Consequently, uncertainty is set to persist. In the meantime, economic newsflow is set to remain very challenging. For now, evidence of falling global inflation will likely mean that central banks will remain inclined to ease policy further, as and when required.
On a longer-term view, should inflation start to move higher once again, this could be where policy making proves much more challenging. Otherwise, at this stage it could be argued that the investment landscape looks a bit like a game of snakes and ladders.
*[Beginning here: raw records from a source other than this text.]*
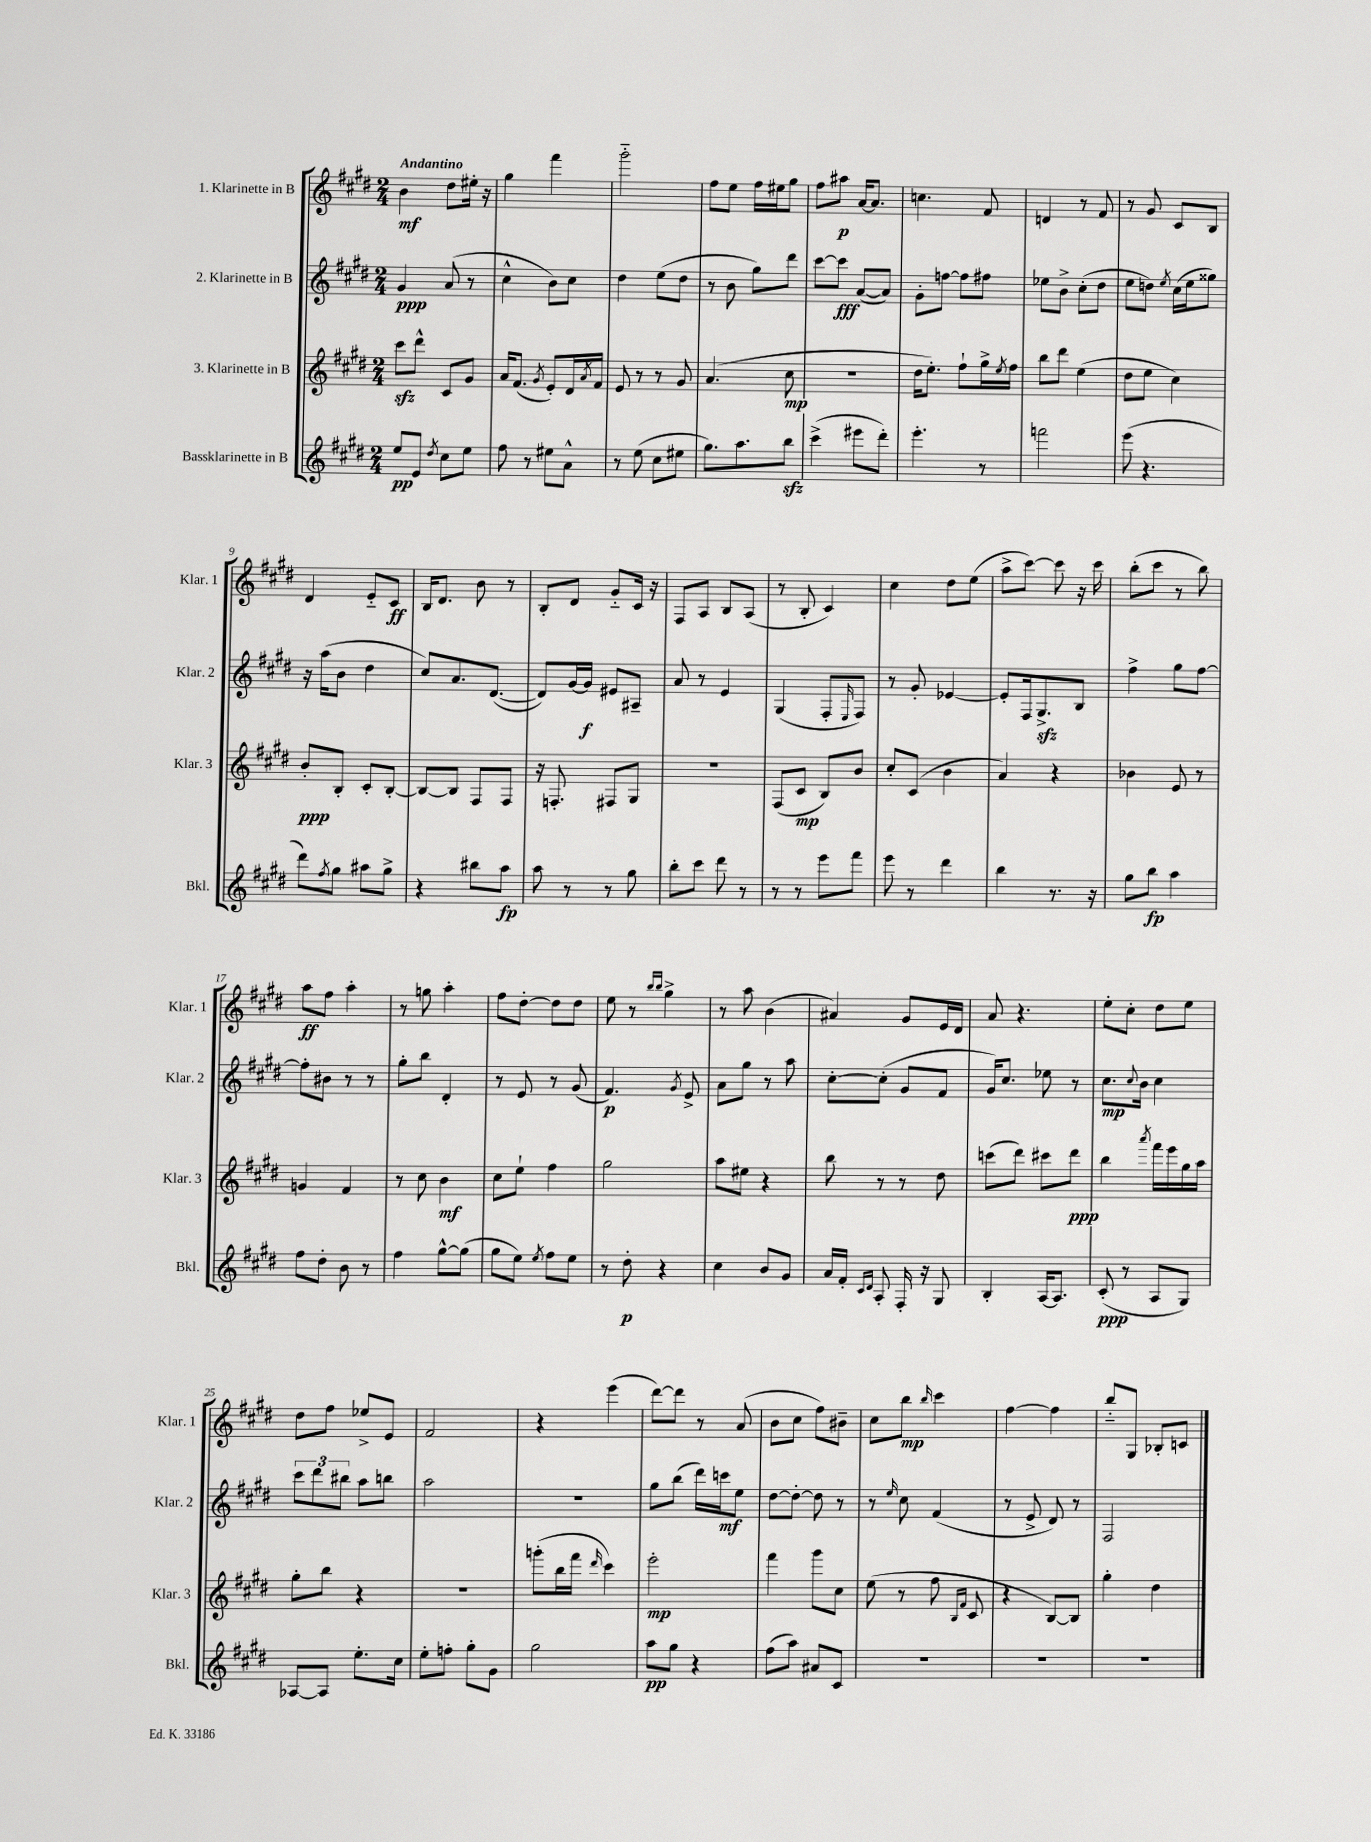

**kern	**dynam	**kern	**dynam	**kern	**dynam	**kern	**dynam
*part4	*part4	*part3	*part3	*part2	*part2	*part1	*part1
*staff4	*staff4	*staff3	*staff3	*staff2	*staff2	*staff1	*staff1
*I"Bassklarinette in B	*	*I"3. Klarinette in B	*	*I"2. Klarinette in B	*	*I"1. Klarinette in B	*
*I'Bkl.	*	*I'Klar. 3	*	*I'Klar. 2	*	*I'Klar. 1	*
*clefG2	*	*clefG2	*	*clefG2	*	*clefG2	*
*k[f#c#g#d#]	*	*k[f#c#g#d#]	*	*k[f#c#g#d#]	*	*k[f#c#g#d#]	*
*M2/4	*	*M2/4	*	*M2/4	*	*M2/4	*
=1	=1	=1	=1	=1	=1	=1	=1
!	!	!	!	!	!	!LO:TX:a:B:t=Andantino	!
8ee/L	pp	8ccc#zz\L	.	4g#/	ppp	4b\	mf
8e/J	.	8ddd#^^\J	.	.	.	.	.
8qdd#/	.	.	.	.	.	.	.
8cc#\L	.	8c#/L	.	(8a/	.	8dd#\L	.
8ee\J	.	8g#/J	.	8r	.	16ee#X'\Jk	.
.	.	.	.	.	.	16r	.
=2	=2	=2	=2	=2	=2	=2	=2
8ff#\	.	16a/KL	.	4cc#^^\	.	4gg#\	.
.	.	(8.f#/J	.	.	.	.	.
8r	.	.	.	.	.	.	.
.	.	8qg#/	.	.	.	.	.
8ee#X\L	.	8e'/L)	.	8b\L)	.	4fff#\	.
8a^^\J	.	16d#/L	.	8cc#\J	.	.	.
.	.	8qa/	.	.	.	.	.
.	.	16f#/JJ	.	.	.	.	.
=3	=3	=3	=3	=3	=3	=3	=3
8r	.	8e/	.	4dd#\	.	2ggg#\	.
(8ee\	.	8r	.	.	.	.	.
8cc#\L	.	8r	.	(8ee\L	.	.	.
8ee#X\J	.	8g#/	.	8dd#\J	.	.	.
=4	=4	=4	=4	=4	=4	=4	=4
8.gg#\L)	.	(4.a/	.	8r	.	8ff#\L	.
.	.	.	.	8b\	.	8ee\J	.
8.aa\	.	.	.	.	.	.	.
.	.	.	.	8gg#\L)	.	16ff#\LL	.
.	.	.	.	.	.	16ee#X\J	.
8bbzz\J	.	8cc#\	mp	8ddd#\J	.	8gg#\J	.
=5	=5	=5	=5	=5	=5	=5	=5
(4ccc#^\	.	2r	.	[8ccc#\L	.	8ff#\L	.
.	.	.	.	8ccc#\J]	fff	8aa#X\J	p
8eee#X\L	.	.	.	([8a/L	.	[16a/KL	.
.	.	.	.	.	.	8.a/J]	.
8ddd#'\J)	.	.	.	8a/J])	.	.	.
=6	=6	=6	=6	=6	=6	=6	=6
4.eee'\	.	16dd#\KL	.	8g#'\L	.	4.ccn\	.
.	.	8.ee'\J)	.	.	.	.	.
.	.	.	.	[8ffn\J	.	.	.
.	.	8ff#`\L	.	8ff\L]	.	.	.
8r	.	16gg#^\L	.	8ff#X\J	.	8f#/	.
.	.	8qee/	.	.	.	.	.
.	.	16ff#\JJ	.	.	.	.	.
=7	=7	=7	=7	=7	=7	=7	=7
2fffn\	.	8bb\L	.	8ee-X\L	.	4dn/	.
.	.	8ddd#\J	.	8b^\J	.	.	.
.	.	(4ee\	.	(8cc#'\L	.	8r	.
.	.	.	.	8dd#\J	.	8f#/	.
=8	=8	=8	=8	=8	=8	=8	=8
(8eee\	.	8dd#\L	.	8ee\L	.	8r	.
4.r	.	8ee\J	.	8ddn\J)	.	8g#/	.
.	.	.	.	8qee/	.	.	.
.	.	4cc#\)	.	(16cc#\LL	.	8c#/L	.
.	.	.	.	16ee\J	.	.	.
.	.	.	.	8gg##X\J)	.	8B/J	.
!!LO:LB:g=z
=9	=9	=9	=9	=9	=9	=9	=9
8ddd#\L)	.	8b'/L	ppp	16r	.	4d#/	.
.	.	.	.	(16aa\KL	.	.	.
8qff#/	.	.	.	.	.	.	.
8gg#\J	.	8B'/J	.	8b\J	.	.	.
8aa#X\L	.	8c#'/L	.	4dd#\	.	8e/L	.
8gg#^\J	.	[8B'/J	.	.	.	8c#/J	ff
=10	=10	=10	=10	=10	=10	=10	=10
4r	.	8B/L_	.	8cc#/L)	.	16B/KL	.
.	.	.	.	.	.	8.d#/J	.
.	.	8B/J]	.	8.a/	.	.	.
8bb#X\L	.	8F#/L	.	.	.	8b\	.
.	.	.	.	([8.d#/J	.	.	.
8aa\J	fp	8F#/J	.	.	.	8r	.
=11	=11	=11	=11	=11	=11	=11	=11
8aa\	.	16r	.	8d#/L])	.	8B'/L	.
.	.	8.Fn'/	.	.	.	.	.
8r	.	.	.	[16g#/L	.	8d#/J	.
.	.	.	.	16g#/JJ]	f	.	.
8r	.	8F#X/L	.	8e#X/L	.	8g#/L	.
8gg#\	.	8G#/J	.	8A#X~/J	.	16c#/Jk	.
.	.	.	.	.	.	16r	.
=12	=12	=12	=12	=12	=12	=12	=12
8bb'\L	.	2r	.	8a/	.	8F#/L	.
8ccc#\J	.	.	.	8r	.	8A/J	.
8ddd#\	.	.	.	4e/	.	8B/L	.
8r	.	.	.	.	.	(8A/J	.
=13	=13	=13	=13	=13	=13	=13	=13
8r	.	(8F#/L	.	(4G#/	.	8r	.
8r	.	8c#/J	mp	.	.	8B'/	.
8eee\L	.	8B/L)	.	8F#'/L	.	4c#/)	.
.	.	.	.	16qqE/	.	.	.
8fff#\J	.	8b/J	.	8F#/J)	.	.	.
=14	=14	=14	=14	=14	=14	=14	=14
8eee\	.	8cc#'/L	.	8r	.	4cc#\	.
8r	.	(8c#/J	.	8g#'/	.	.	.
4ddd#\	.	4b\	.	[4e-X/	.	8dd#\L	.
.	.	.	.	.	.	(8ee\J	.
=15	=15	=15	=15	=15	=15	=15	=15
4bb\	.	4a/)	.	8e-'/L]	.	8aa^\L	.
.	.	.	.	16F#/k	.	[8ccc#\J)	.
.	.	.	.	8.G#zz^/	.	.	.
8.r	.	4r	.	.	.	8ccc#\]	.
.	.	.	.	8B/J	.	16r	.
16r	.	.	.	.	.	16ccc#\	.
=16	=16	=16	=16	=16	=16	=16	=16
8gg#\L	.	4b-X\	.	4ff#^\	.	(8bb'\L	.
8bb\J	fp	.	.	.	.	8ccc#\J	.
4aa\	.	8e/	.	8gg#\L	.	8r	.
.	.	8r	.	[8ff#\J	.	8bb\)	.
!!LO:LB:g=z
=17	=17	=17	=17	=17	=17	=17	=17
8ff#\L	.	4gn/	.	8ff#'\L]	.	8aa\L	ff
8dd#'\J	.	.	.	8b#X\J	.	8ff#\J	.
8b\	.	4f#/	.	8r	.	4aa'\	.
8r	.	.	.	8r	.	.	.
=18	=18	=18	=18	=18	=18	=18	=18
4ff#\	.	8r	.	8gg#'\L	.	8r	.
.	.	8cc#\	.	8bb\J	.	8ggn\	.
[8gg#^^\L	.	4b\	mf	4d#'/	.	4aa'\	.
(8gg#\J]	.	.	.	.	.	.	.
=19	=19	=19	=19	=19	=19	=19	=19
8gg#\L	.	8cc#\L	.	8r	.	8ff#\L	.
8ee\J)	.	8ee`\J	.	8e/	.	[8dd#'\J	.
8qee/	.	.	.	.	.	.	.
8ff#\L	.	4ff#\	.	8r	.	8dd#\L]	.
8ee\J	.	.	.	(8g#/	.	8dd#\J	.
=20	=20	=20	=20	=20	=20	=20	=20
8r	.	2gg#\	.	4.f#/)	p	8ee\	.
8dd#'\	p	.	.	.	.	8r	.
.	.	.	.	.	.	16qqbb/LL	.
.	.	.	.	.	.	16qqbb/JJ	.
4r	.	.	.	.	.	4gg#^\	.
.	.	.	.	8qg#/	.	.	.
.	.	.	.	8e^/	.	.	.
=21	=21	=21	=21	=21	=21	=21	=21
4cc#\	.	8aa\L	.	8a\L	.	8r	.
.	.	8ee#X\J	.	8gg#\J	.	8aa\	.
8b/L	.	4r	.	8r	.	(4b\	.
8g#/J	.	.	.	8aa\	.	.	.
=22	=22	=22	=22	=22	=22	=22	=22
16a/LL	.	8bb\	.	[8cc#'\L	.	4a#X/)	.
16f#'/JJ	.	.	.	.	.	.	.
16qqc#/LL	.	.	.	.	.	.	.
16qqd#/JJ	.	.	.	.	.	.	.
8A'/	.	8r	.	(8cc#'\J]	.	.	.
16F#'/	.	8r	.	8g#/L	.	8g#/L	.
16r	.	.	.	.	.	.	.
8G#/	.	8dd#\	.	8f#/J	.	16e/L	.
.	.	.	.	.	.	16d#/JJ	.
=23	=23	=23	=23	=23	=23	=23	=23
4B'/	.	(8cccn\L	.	16g#/KL)	.	8a/	.
.	.	.	.	8.cc#/J	.	.	.
.	.	8ddd#\J)	.	.	.	4.r	.
[16A/KL	.	8ccc#X\L	.	8ee-X\	.	.	.
8.A/J]	.	.	.	.	.	.	.
.	.	8ddd#\J	ppp	8r	.	.	.
=24	=24	=24	=24	=24	=24	=24	=24
(8c#'/	ppp	4bb\	.	8.cc#\L	mp	8ee'\L	.
8r	.	.	.	.	.	8cc#'\J	.
.	.	.	.	8qqcc#/	.	.	.
.	.	.	.	16b\Jk	.	.	.
.	.	8qaaa/	.	.	.	.	.
8A/L	.	16fff#\LL	.	4cc#\	.	8dd#\L	.
.	.	16eee\	.	.	.	.	.
8G#/J)	.	16gg#\	.	.	.	8ee\J	.
.	.	16aa\JJ	.	.	.	.	.
!!LO:LB:g=z
=25	=25	=25	=25	=25	=25	=25	=25
[8A-X/L	.	8gg#'\L	.	12ccc#\L	.	8dd#\L	.
.	.	.	.	12ddd#\	.	.	.
8A-/J]	.	8bb\J	.	.	.	8ff#\J	.
.	.	.	.	12bb#X\J	.	.	.
8.ee'\L	.	4r	.	8aa\L	.	8ee-X^/L	.
.	.	.	.	8bbn\J	.	8e/J	.
16cc#\Jk	.	.	.	.	.	.	.
=26	=26	=26	=26	=26	=26	=26	=26
8ee'\L	.	2r	.	2aa\	.	2f#/	.
8ffn'\J	.	.	.	.	.	.	.
8gg#'\L	.	.	.	.	.	.	.
8g#\J	.	.	.	.	.	.	.
=27	=27	=27	=27	=27	=27	=27	=27
2gg#\	.	(8gggn'\L	.	2r	.	4r	.
.	.	16bb\L	.	.	.	.	.
.	.	16fff#\JJ	.	.	.	.	.
.	.	16qqddd#/	.	.	.	.	.
.	.	4ccc#\)	.	.	.	(4eee\	.
=28	=28	=28	=28	=28	=28	=28	=28
8aa\L	pp	2eee'\	mp	8gg#\L	.	[8ddd#\L)	.
8gg#\J	.	.	.	(8bb\J	.	8ddd#\J]	.
4r	.	.	.	16ddd#\LL)	.	8r	.
.	.	.	.	16cccn\J	mf	.	.
.	.	.	.	8ee\J	.	(8a/	.
=29	=29	=29	=29	=29	=29	=29	=29
(8ff#\L	.	4fff#\	.	[8dd#\L	.	8b\L	.
8aa\J)	.	.	.	8dd#'\J_	.	8cc#\J	.
8a#X/L	.	8ggg#\L	.	8dd#\]	.	8ff#\L)	.
8c#/J	.	8cc#\J	.	8r	.	8b#X~\J	.
=30	=30	=30	=30	=30	=30	=30	=30
2r	.	(8ee\	.	8r	.	8cc#\L	.
.	.	.	.	16qqee/	.	.	.
.	.	8r	.	8cc#\	.	8bb\J	mp
.	.	.	.	.	.	16qqbb/	.
.	.	8ff#\	.	(4f#/	.	4ccc#\	.
.	.	16qqB/LL	.	.	.	.	.
.	.	16qqf#/JJ	.	.	.	.	.
.	.	8c#/	.	.	.	.	.
=31	=31	=31	=31	=31	=31	=31	=31
2r	.	4r	.	8r	.	[4ff#\	.
.	.	.	.	8e^/	.	.	.
.	.	[8B/L)	.	8d#/)	.	4ff#\]	.
.	.	8B/J]	.	8r	.	.	.
=32	=32	=32	=32	=32	=32	=32	=32
2r	.	4gg#'\	.	2F#/	.	8bb/L	.
.	.	.	.	.	.	8G#/J	.
.	.	4dd#\	.	.	.	8B-X'/L	.
.	.	.	.	.	.	8cn/J	.
==	==	==	==	==	==	==	==
*-	*-	*-	*-	*-	*-	*-	*-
If the end of lockdown can proceed smoothly and the virus is contained, there may be scope for markets to continue to grind slowly higher. Any positive policy surprise – such as steps towards a fiscal union in the Eurozone – could provide a boost up the board. At the same time, there are plenty of snakes in our path and it will require a lot of luck, as much as skill, for countries to avoid some serious set-backs on the path ahead.